10/09/2012 11:00 EDT | Actualisé 10/11/2012 05:12 EST

CARACAS, Venezuela - Le Vénézuela a amorcé son processus de retrait d'organisations de défense des droits humains, et il a commencé en se retirant de la Convention américaine relative aux droits de l'homme, a annoncé l'Organisation des États américains (OEA) lundi.

Le gouvernement vénézuélien a averti le secrétaire général de l'OEA, Jose Miguel Insulza, et l'Organisation a ensuite diffusé l'information dans un communiqué.

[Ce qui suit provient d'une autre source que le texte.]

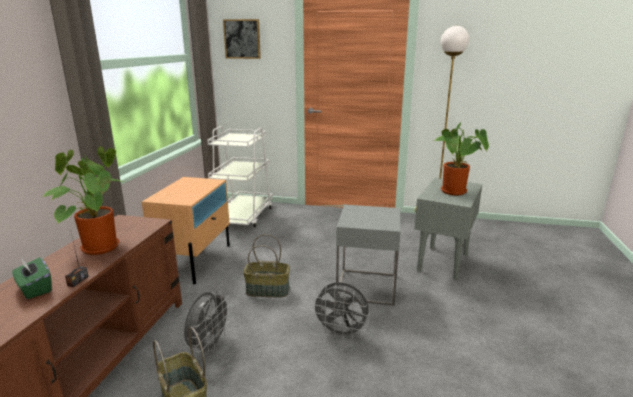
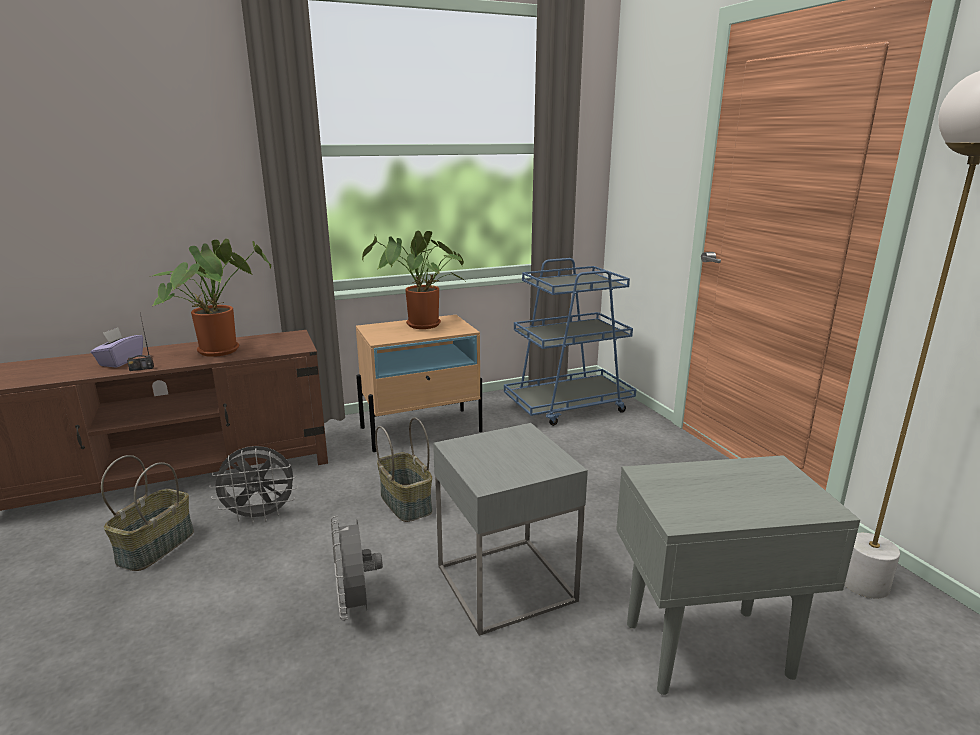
camera: 55 degrees right, 0 degrees up
(35, 289) = (120, 361): green tissue box -> purple tissue box
(242, 39) = (644, 120): picture -> none
(243, 216) = (569, 406): white cart -> blue cart
(455, 192) = (728, 498): potted plant -> potted plant (421, 326)

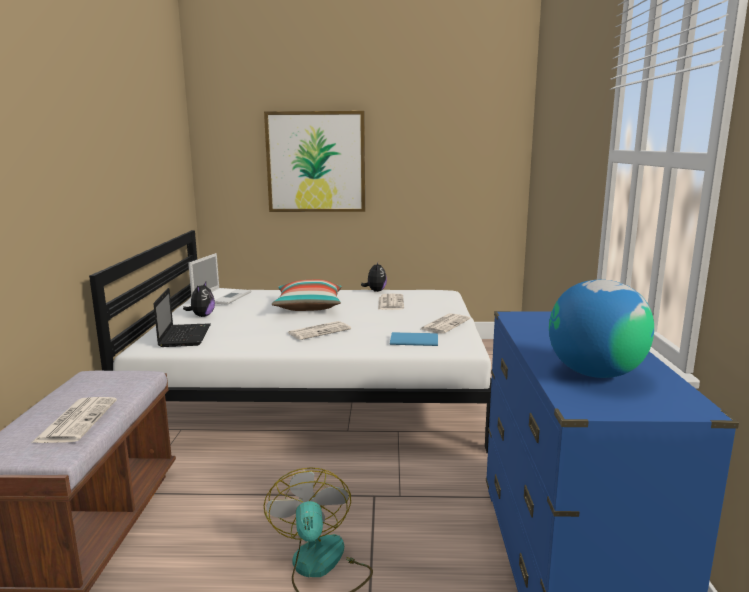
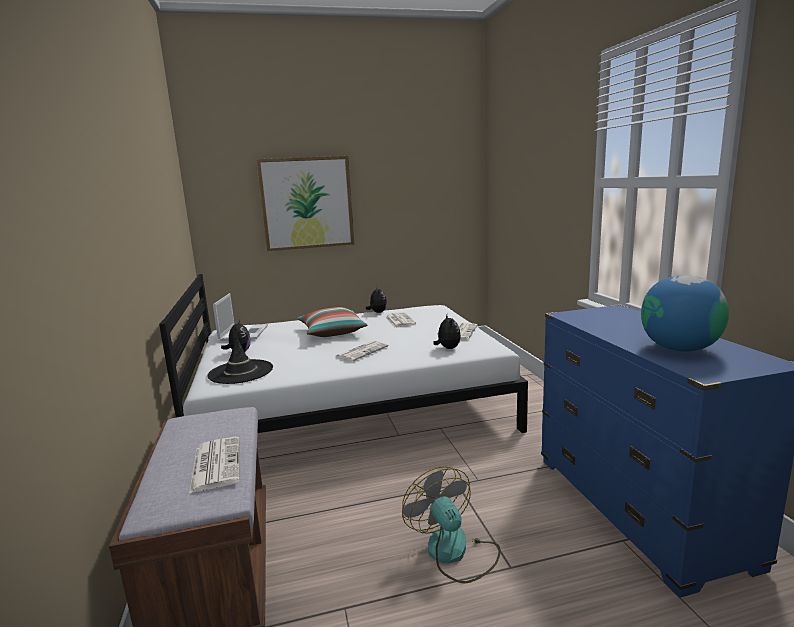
camera: 15 degrees left, 0 degrees up
(185, 336) = (240, 372): laptop -> black hat
(412, 340) = (447, 348): blue book -> plush toy

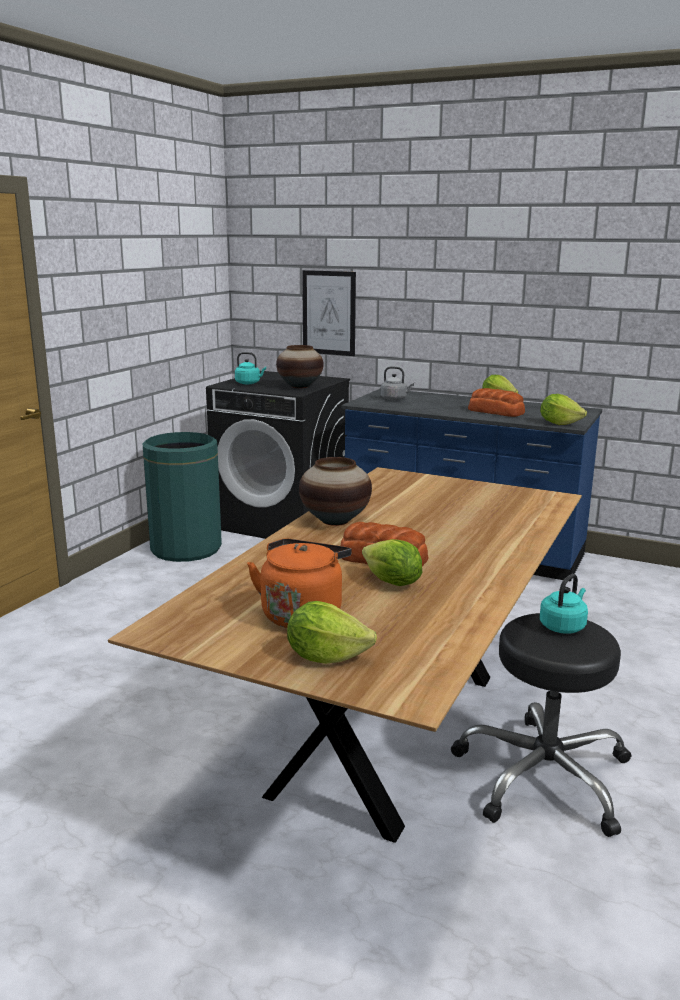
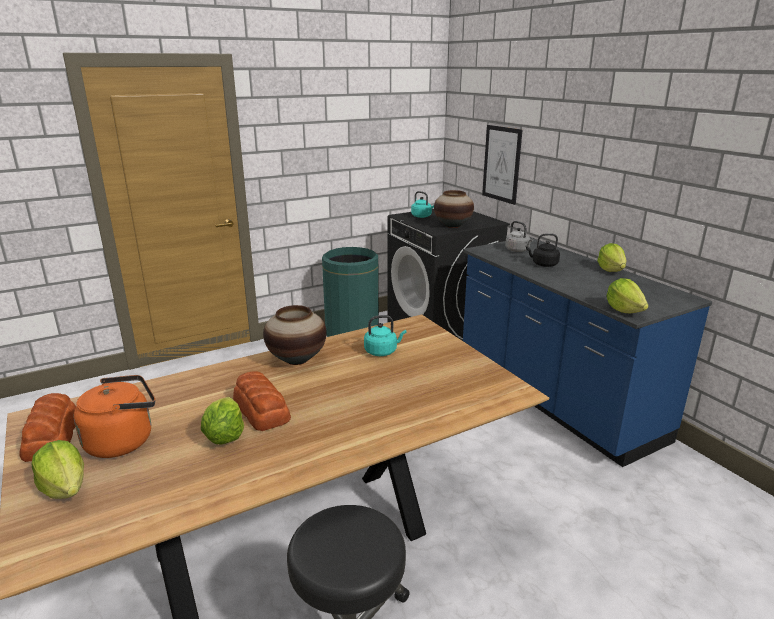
camera: 35 degrees right, 5 degrees up
(438, 405) = (543, 264): none -> black kettle
(495, 412) = (584, 282): bread -> bread (52, 435)
(563, 626) = (365, 534): turquoise kettle -> turquoise kettle (382, 351)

M. Insulza a affirmé regretter cette décision, avant de qualifier la Convention des droits de l'Homme «d'un des piliers de la réglementation légale» visant à défendre les droits humains dans les Amériques.

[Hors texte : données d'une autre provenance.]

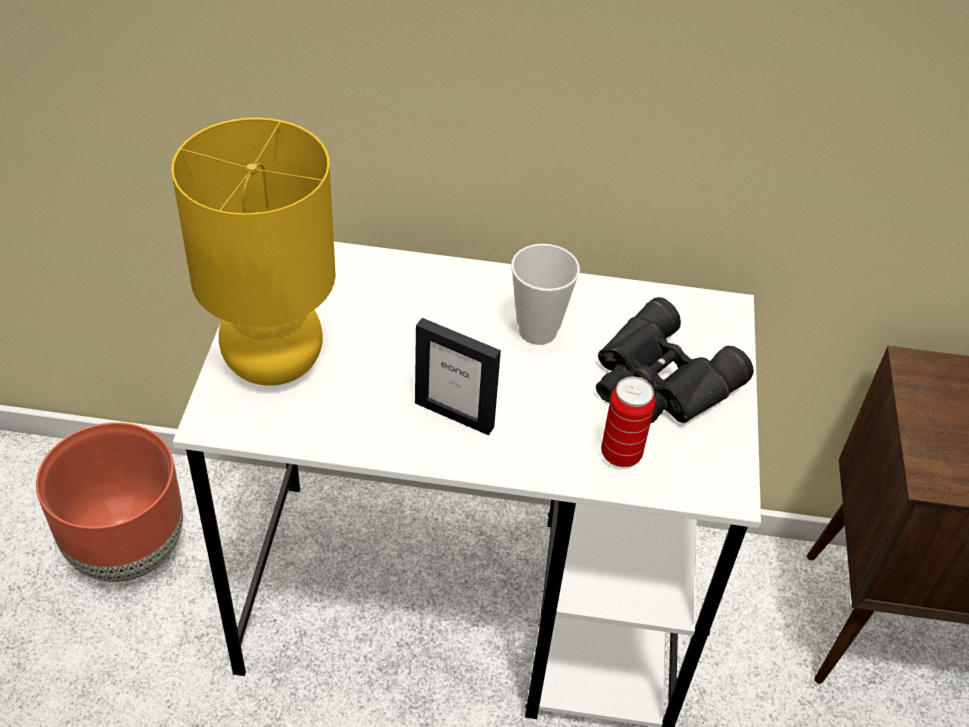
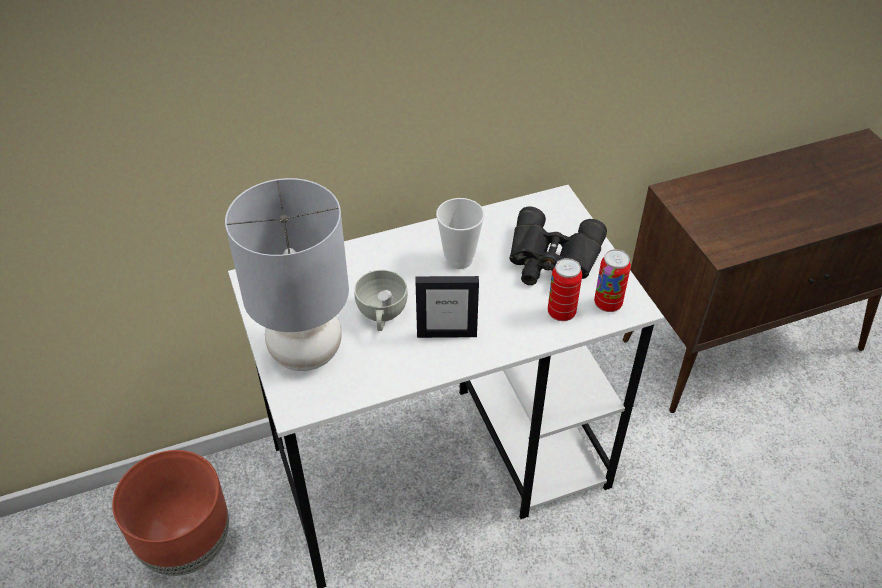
camera: 25 degrees left, 0 degrees up
(273, 360) = (305, 351): yellow table lamp -> grey table lamp
(392, 357) = (381, 315): none -> white cup
(693, 470) = (607, 304): none -> can

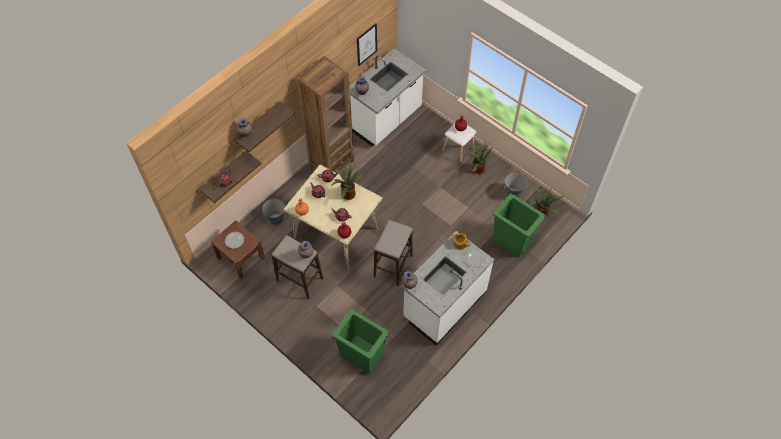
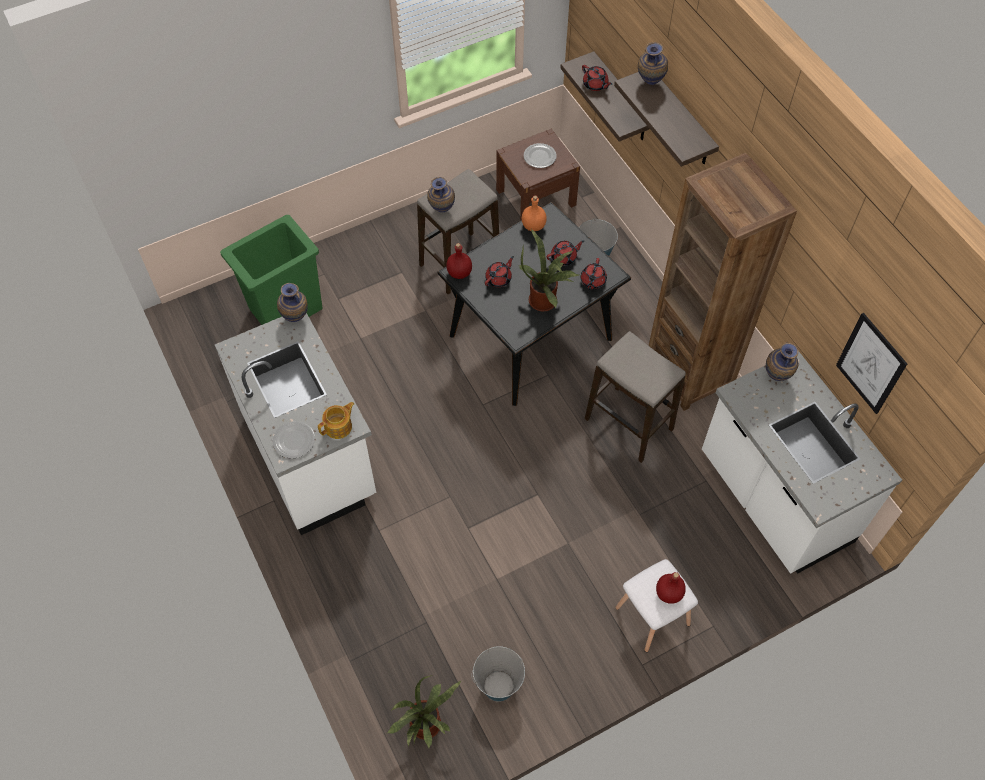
camera: 110 degrees right, 0 degrees up
(336, 232) = (531, 336): beige dining table -> black dining table
(393, 266) = (424, 403): stool -> stool (628, 424)
(477, 169) = (587, 635): potted plant -> none
(512, 241) = (384, 631): green trash can -> none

La décision du Vénézuela implique son retrait, dans un an, de la Cour interaméricaine des droits de l'homme, dont le siège social est situé au Costa Rica, ou de la Commission interaméricaine des droits de l'homme, basée à Washington.

L'OEA a rapporté «l'espoir de son Secrétaire général de voir le Vénézuela changer d'idée d'ici un an, lorsque la décision entrera en vigueur.»

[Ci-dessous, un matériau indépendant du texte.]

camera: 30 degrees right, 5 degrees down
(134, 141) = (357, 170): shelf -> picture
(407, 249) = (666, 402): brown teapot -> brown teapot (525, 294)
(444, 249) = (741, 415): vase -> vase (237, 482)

La convention sur les droits humains indique que les pays participants peuvent renoncer au document en fournissant un «avertissement un an d'avance». Le document précise également que les pays qui choisissent de se retirer devront tout de même se prévaloir de leurs responsabilités pendant cette période d'un an.

Le gouvernement vénézuélien n'a pas commenté l'affaire dans l'immédiat. Le président du pays, Hugo Chavez, a annoncé en juillet qu'il prévoyait retirer le Vénézuela de la Cour interaméricaine des droits de l'homme après que celle-ci eut soutenu le Vénézuélien Raul Diaz, qui était accusé d'avoir participé aux attentats de 2003 dans l'ambassade espagnole et le consulat colombien à Caracas. Quatre personnes avaient été blessées dans ces attaques.

Diaz a reçu une peine de plus de neuf ans en prison, mais il s'est sauvé de son pays en 2012 après qu'une cour lui eut permis de s'absenter du travail pendant certaines heures. Il a ensuite demandé l'asile politique aux États-Unis. Diaz soutient qu'il n'a pas participé aux attaques et accuse les autorités vénézuéliennes d'avoir violé ses droits dans l'affaire.